▸ PROBLEM STATEMENT
Write out, word for word, the passage of the quarterly results summary below that lies between "In-line sales; margin" and "INR2.0b (est. INR1.8b).", inclusive.

▸ SELECTED TEXT

******

In-line sales; margin expansion leads to beat on profitability
* Volume growth at 5%: Sales grew 7% YoY to INR13.1b (est. INR13.5b) in 3QFY25. The festive demand provided an initial boost but lacked sustained momentum throughout the quarter. Sales volume was up 4.7% YoY (est. 6.5%, 6.7% in 2QFY25) to 57.8m pieces. Growth was broad-based across categories.
* Strong margin expansion: Gross margin expanded ~330bp YoY to 56.3% (est. 54%) and EBITDA margin expanded to 430bp YoY at 23% (est. 19.7%). The margin expansion was primarily due to stable input costs and improved operating efficiency. Employee expenses were up 6% YoY and other expenses were up 2% YoY.
* Beat on profitability: EBITDA grew 32% YoY to INR3.0b (est. INR2.7b). PBT grew 36% YoY to INR2.7b (est. INR2.4b). Adj. PAT was up 34% YoY to INR2.0b (est. INR1.8b).
* In 9MFY25, net sales, EBITDA, and APAT grew 7%/18%/23%, respectively
Highlights from the management commentary
* The operating environment in 3Q remained challenging due to subdued demand conditions. The festive demand provided an initial uplift but lacked sustained momentum throughout the quarter.
* The Odisha plant is set to be operational by March, along with an additional sewing facility in KR Pete, Karnataka. Together, the two plants will house 2,000 sewing machines, with the Odisha plant capable of running two shifts to meet future demand.
* The premium innerwear category saw strong consumer acceptance, driven by enhanced quality and product innovation.
* Inventory at the distributor level has been reduced by five days, with ~17.7-18m pieces of inventory in the system. Working capital days have improved to 65 days from 75 days at the end of FY24.
* The FY26 EBITDA margin guidance remains broadly unchanged at 19-21%
Valuation and view
* We largely maintain our EPS estimates for FY25 and FY26.
* We estimate a CAGR of 14%/15%/17% in sales/EBITDA/PAT over FY25-27E. Factors such as inventory optimization through the ARS system, new product launches, capacity expansion, and digitalization initiatives all support growth. Benign input costs and cost efficiencies are likely to lead to a better margin print. We believe the valuation will remain rich but have comfort in both growth and margin in the near term. We reiterate our BUY rating on the stock with a TP of INR57,500, premised on 65x Dec’26E EPS.

******

▸ ENTRIES SHOWN

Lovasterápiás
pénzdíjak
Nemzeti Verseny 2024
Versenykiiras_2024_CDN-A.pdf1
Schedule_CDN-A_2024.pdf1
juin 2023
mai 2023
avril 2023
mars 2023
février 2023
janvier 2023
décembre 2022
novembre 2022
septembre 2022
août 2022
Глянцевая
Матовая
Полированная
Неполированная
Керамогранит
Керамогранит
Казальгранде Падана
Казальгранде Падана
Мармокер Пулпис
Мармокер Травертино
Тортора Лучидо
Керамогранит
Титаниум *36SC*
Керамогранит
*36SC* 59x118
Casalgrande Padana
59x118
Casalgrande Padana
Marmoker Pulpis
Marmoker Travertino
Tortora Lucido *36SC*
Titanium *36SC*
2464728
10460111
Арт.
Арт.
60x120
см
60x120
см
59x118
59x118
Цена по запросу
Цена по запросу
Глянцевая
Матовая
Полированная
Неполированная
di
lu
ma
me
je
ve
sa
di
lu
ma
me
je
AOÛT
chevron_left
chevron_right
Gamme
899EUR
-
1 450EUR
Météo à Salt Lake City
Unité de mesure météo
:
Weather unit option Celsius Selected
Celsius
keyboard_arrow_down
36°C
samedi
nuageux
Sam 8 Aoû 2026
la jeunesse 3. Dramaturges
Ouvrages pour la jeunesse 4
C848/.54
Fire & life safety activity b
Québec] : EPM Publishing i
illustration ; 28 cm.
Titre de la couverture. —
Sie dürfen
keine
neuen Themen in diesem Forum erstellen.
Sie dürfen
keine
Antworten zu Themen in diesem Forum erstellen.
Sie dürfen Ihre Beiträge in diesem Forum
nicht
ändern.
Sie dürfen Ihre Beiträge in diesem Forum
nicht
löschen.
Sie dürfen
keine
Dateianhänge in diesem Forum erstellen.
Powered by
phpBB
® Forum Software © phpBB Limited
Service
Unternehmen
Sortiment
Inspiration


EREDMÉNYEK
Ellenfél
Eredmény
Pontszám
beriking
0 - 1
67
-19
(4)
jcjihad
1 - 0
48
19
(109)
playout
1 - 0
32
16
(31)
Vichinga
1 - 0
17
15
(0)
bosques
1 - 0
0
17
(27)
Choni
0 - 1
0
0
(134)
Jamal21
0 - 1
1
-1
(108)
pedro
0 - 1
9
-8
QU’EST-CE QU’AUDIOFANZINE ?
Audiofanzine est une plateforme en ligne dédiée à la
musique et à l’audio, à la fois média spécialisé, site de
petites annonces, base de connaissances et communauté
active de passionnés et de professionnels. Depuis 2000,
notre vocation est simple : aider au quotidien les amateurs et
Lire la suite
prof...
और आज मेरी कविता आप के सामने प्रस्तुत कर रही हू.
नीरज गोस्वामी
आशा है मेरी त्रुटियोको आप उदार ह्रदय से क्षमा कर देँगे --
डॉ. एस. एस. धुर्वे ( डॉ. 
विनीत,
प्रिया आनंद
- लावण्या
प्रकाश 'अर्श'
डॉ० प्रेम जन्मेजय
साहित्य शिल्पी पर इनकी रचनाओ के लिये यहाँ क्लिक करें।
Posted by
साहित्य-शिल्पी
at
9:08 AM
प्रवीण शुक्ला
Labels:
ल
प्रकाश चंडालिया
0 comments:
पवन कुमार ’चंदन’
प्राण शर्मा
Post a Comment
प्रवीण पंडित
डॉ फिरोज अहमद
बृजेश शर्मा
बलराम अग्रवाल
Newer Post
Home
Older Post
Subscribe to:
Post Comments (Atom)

******

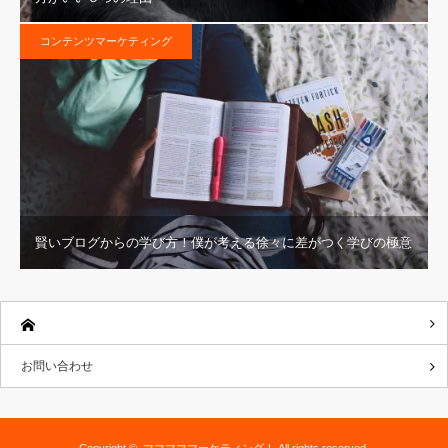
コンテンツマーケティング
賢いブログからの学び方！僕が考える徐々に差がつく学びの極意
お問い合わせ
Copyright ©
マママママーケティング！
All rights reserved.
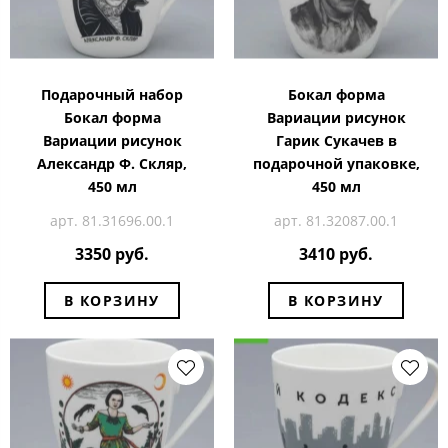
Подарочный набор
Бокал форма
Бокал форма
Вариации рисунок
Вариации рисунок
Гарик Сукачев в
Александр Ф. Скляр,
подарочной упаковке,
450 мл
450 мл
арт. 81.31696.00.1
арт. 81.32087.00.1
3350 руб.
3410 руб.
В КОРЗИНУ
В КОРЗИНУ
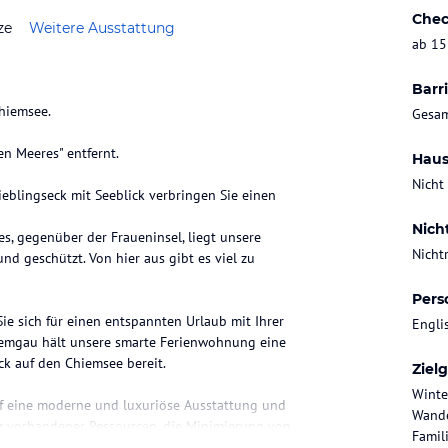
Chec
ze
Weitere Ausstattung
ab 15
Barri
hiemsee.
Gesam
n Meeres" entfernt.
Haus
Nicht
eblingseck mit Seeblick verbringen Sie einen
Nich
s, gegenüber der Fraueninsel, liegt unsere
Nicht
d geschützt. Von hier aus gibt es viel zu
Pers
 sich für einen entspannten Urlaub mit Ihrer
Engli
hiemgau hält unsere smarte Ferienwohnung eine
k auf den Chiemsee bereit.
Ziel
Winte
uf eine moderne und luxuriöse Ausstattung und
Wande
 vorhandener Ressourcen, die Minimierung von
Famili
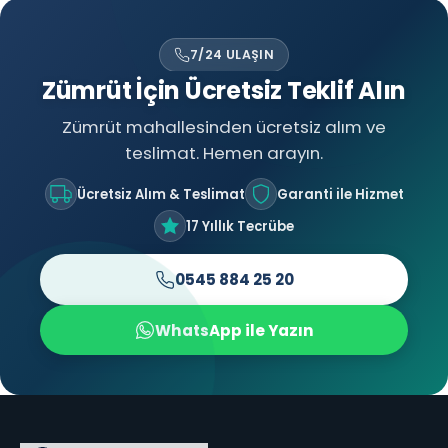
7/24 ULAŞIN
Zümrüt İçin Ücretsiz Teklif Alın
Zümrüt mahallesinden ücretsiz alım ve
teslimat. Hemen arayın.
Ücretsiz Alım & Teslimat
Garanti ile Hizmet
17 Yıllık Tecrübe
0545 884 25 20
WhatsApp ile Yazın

******

▸ WRITTEN REPLY
In-line sales; margin expansion leads to beat on profitability
* Volume growth at 5%: Sales grew 7% YoY to INR13.1b (est. INR13.5b) in 3QFY25. The festive demand provided an initial boost but lacked sustained momentum throughout the quarter. Sales volume was up 4.7% YoY (est. 6.5%, 6.7% in 2QFY25) to 57.8m pieces. Growth was broad-based across categories.
* Strong margin expansion: Gross margin expanded ~330bp YoY to 56.3% (est. 54%) and EBITDA margin expanded to 430bp YoY at 23% (est. 19.7%). The margin expansion was primarily due to stable input costs and improved operating efficiency. Employee expenses were up 6% YoY and other expenses were up 2% YoY.
* Beat on profitability: EBITDA grew 32% YoY to INR3.0b (est. INR2.7b). PBT grew 36% YoY to INR2.7b (est. INR2.4b). Adj. PAT was up 34% YoY to INR2.0b (est. INR1.8b).